Depuis 2018, les autorités polonaises adoptent un "dispositif de défense de la réputation de la République et de la nation polonaises"prévoyant une peine de trois ans de prison contre les personnes coupables "d'attribuer à la nation ou à l'état polonais, de façon publique et en dépit des faits,  la responsabilité ou la coresponsabilité des crimes nazis commis par le IIIe Reich allemand(...) , de crimes de guerre ou d'autres crimes contre la paix et l'humanite".



Ce qui s'est produit en 1941 dans le petit village deJedwabne n'a donc pas eu lieu.

L'enquête des historiens Jan T.  Cross et Anna Bikont sur le massacre de toute sa population juive par leurs voisins ,  leurs amis, leurs compagnons de classe polonais et catholiques est nulle et non avenue.

Leurs investigations et leur compte-rendu des témoignages de survivants et de témoins sont une pure affabulation.



La pièce qui est tirée de cette enquête,  écrite en 2010 par Tadeusz Slobodzianek à la suite d'un violent débat sur la coresponsabilité polonaise dans la Shoah, est pourtant bien interdite en Pologne.



 Justine Wojtyniak qui l'a scénographié et mis en scene avec sa troupe , Stefano Fogher-  merveilleux Abraham "Baker" de Notre classe - qui en a  orchestré et créé les musiques, tous, puisqu'ils sont polonais,  tombent donc sous le coup de cette censure mémorielle édictée par le  'jumeau' orphelin, nationaliste et catholique intégriste, qui dirige actuellement la Pologne...laquelle commençait seulement une douloureuse et tardive prise de conscience des crimes engendrés par un antisémitisme archaïque et viscéral..

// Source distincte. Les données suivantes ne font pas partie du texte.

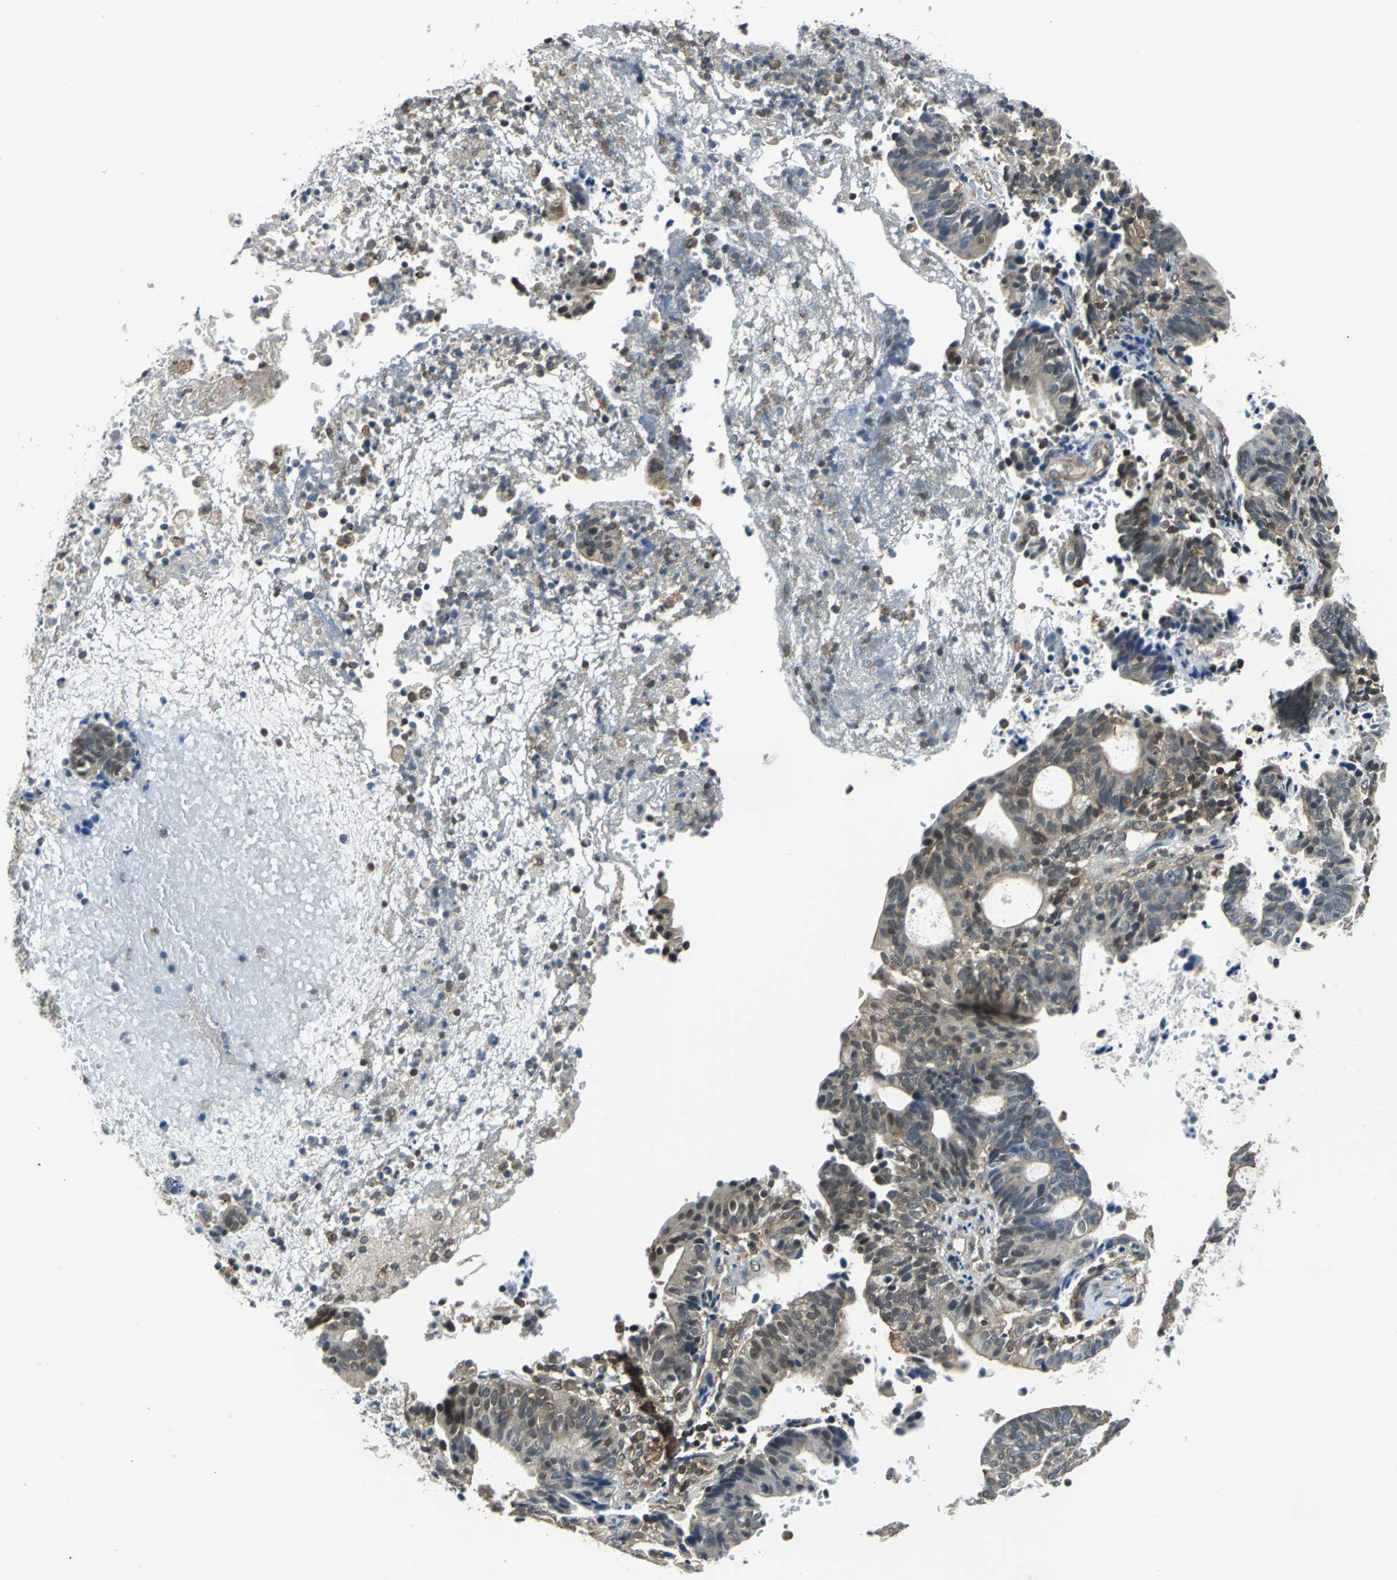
{"staining": {"intensity": "moderate", "quantity": "25%-75%", "location": "cytoplasmic/membranous,nuclear"}, "tissue": "endometrial cancer", "cell_type": "Tumor cells", "image_type": "cancer", "snomed": [{"axis": "morphology", "description": "Adenocarcinoma, NOS"}, {"axis": "topography", "description": "Uterus"}], "caption": "Protein expression analysis of human endometrial cancer reveals moderate cytoplasmic/membranous and nuclear expression in approximately 25%-75% of tumor cells. (brown staining indicates protein expression, while blue staining denotes nuclei).", "gene": "ARPC3", "patient": {"sex": "female", "age": 83}}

Le texte français de la pièce est indisponible, seule existe la traduction anglaise, Our class, je ne peux donc que vous conseiller de courir voir la pièce qui est en tournée actuellement.



C'est un véritable  coup de coeur ou plutôt un coup au coeur!



Imaginez une sorte de chant choral joué, dansé, chanté,  comme un funèbre kaddish,  par des spectres dénudés qui lentement revêtent les hardes pendues aux cintres qui vont leur donner vie. Puis, un à un, ils vont s'en défaire pour retourner aux limbes d'où ils se sont arrachés, une fois que la mort, souvent terrible, aura fermé leurs yeux.



Peu de dialogues "directs":  la distanciation brechtienne met le texte au style indirect dans leur bouche morte , comme s'ils nous parlaient de l'au-delà,  de l'autre côté de la barbarie. Mais la chorégraphie des gestes, la psalmodie des voix fait vibrer la souffrance des corps et passer l'émotion que la diction tente de maintenir à distance.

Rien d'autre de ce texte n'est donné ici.